The Last Remaining Seats show was intended to give us the feeling of being back in the 1940s during a live war time radio broadcast.  Host Maxwell Demille was on hand along with musician Dean Mora and the Fort McArthur Officers Orchestra.  The Satin Dolls also provided some vintage allure by performing two numbers including “Boogie Woogie Bugle Boy”.  Singer Kayre Morrison provided a beautiful rendition of “I’ll Be Seeing You.”  That song always gets to me.  Then they had a “Salute to the Troops” where everyone stood up and we all sang the national anthem.  While it may sound cheesy to some, this was a very moving and sincere tribute.  My Dad fought in Vietnam and both of my grandfathers were in WWII, so I grew up with an understanding of what that meant.

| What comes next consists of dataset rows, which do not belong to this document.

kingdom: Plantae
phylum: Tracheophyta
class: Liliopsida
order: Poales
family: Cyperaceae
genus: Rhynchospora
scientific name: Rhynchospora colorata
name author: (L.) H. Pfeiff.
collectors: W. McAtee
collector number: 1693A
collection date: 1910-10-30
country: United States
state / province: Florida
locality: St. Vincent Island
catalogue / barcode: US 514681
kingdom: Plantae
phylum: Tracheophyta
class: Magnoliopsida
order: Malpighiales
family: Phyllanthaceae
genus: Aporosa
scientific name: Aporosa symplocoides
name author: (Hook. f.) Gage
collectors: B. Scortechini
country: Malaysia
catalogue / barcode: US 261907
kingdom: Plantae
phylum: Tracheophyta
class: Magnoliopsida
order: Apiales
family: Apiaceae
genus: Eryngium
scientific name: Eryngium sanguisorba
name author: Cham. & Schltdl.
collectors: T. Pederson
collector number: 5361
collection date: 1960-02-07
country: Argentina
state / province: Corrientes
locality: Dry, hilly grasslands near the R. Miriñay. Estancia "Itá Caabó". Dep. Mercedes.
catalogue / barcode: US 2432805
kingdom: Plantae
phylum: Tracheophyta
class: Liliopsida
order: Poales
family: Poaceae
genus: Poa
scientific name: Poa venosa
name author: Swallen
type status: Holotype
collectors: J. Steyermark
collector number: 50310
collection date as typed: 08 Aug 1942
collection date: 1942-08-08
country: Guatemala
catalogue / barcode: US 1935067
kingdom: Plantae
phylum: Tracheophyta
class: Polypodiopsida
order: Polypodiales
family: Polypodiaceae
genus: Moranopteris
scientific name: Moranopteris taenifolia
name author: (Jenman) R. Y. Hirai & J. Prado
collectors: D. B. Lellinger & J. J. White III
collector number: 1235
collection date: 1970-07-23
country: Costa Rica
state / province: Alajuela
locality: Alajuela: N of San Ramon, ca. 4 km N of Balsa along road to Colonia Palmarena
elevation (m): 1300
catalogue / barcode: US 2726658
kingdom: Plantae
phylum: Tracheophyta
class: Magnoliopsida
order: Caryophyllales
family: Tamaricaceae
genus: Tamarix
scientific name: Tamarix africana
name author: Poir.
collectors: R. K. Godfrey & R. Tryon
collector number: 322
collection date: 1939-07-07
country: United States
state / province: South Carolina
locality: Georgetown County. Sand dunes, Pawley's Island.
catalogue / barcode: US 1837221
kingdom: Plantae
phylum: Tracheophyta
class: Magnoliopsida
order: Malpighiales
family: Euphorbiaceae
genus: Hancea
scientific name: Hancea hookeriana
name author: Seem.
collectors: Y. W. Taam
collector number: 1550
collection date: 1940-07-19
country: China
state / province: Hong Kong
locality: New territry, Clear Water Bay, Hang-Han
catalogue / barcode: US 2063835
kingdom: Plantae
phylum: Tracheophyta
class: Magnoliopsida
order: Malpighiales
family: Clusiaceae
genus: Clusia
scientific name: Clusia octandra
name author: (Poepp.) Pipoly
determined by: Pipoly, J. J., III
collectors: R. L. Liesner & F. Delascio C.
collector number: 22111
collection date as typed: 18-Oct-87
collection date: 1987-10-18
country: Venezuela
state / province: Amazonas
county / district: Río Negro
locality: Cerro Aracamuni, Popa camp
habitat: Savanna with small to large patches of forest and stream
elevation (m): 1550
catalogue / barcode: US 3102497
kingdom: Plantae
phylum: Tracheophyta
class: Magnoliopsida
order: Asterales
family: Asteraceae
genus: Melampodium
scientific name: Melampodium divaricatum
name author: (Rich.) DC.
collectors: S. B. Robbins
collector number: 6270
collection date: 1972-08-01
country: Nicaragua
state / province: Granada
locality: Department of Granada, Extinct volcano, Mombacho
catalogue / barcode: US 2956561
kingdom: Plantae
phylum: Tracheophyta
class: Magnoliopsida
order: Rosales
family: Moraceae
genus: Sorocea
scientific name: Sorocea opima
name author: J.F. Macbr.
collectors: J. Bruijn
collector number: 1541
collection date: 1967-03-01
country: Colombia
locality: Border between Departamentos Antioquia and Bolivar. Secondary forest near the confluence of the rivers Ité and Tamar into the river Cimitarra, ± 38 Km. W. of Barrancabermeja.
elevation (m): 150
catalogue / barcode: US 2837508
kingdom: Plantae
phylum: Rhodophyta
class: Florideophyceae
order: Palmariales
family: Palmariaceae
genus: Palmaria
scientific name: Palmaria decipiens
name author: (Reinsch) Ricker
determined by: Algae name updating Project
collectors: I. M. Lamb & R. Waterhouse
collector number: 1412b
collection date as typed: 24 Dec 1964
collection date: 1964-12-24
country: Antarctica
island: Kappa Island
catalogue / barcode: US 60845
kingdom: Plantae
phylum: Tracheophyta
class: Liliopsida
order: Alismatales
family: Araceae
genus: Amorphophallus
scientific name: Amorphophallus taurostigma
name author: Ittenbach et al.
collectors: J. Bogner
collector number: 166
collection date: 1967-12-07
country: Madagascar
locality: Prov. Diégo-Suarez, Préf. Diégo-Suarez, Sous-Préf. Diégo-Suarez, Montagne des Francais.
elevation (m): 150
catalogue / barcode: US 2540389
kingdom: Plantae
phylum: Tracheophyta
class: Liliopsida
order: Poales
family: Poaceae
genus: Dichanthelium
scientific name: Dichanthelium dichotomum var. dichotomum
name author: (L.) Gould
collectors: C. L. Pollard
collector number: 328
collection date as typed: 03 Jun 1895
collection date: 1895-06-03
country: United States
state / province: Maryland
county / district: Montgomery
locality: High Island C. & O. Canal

After the big tribute they showed a “News of the Day” newsreel about WWII and then the film….Abbott and Costello in BUCK PRIVATES.  Made in 1941, this film was actually screened at the time in a theatre right down the street for wartime audiences.  The comedy was great, but I was even more excited about seeing The Andrews Sisters, who perform several songs in the film.  All in all, last night was a wonderful, old fashioned night at the movies.  It is nights like that when I fall in love with Los Angeles all over again and when I remember what made me want to be here in the first place.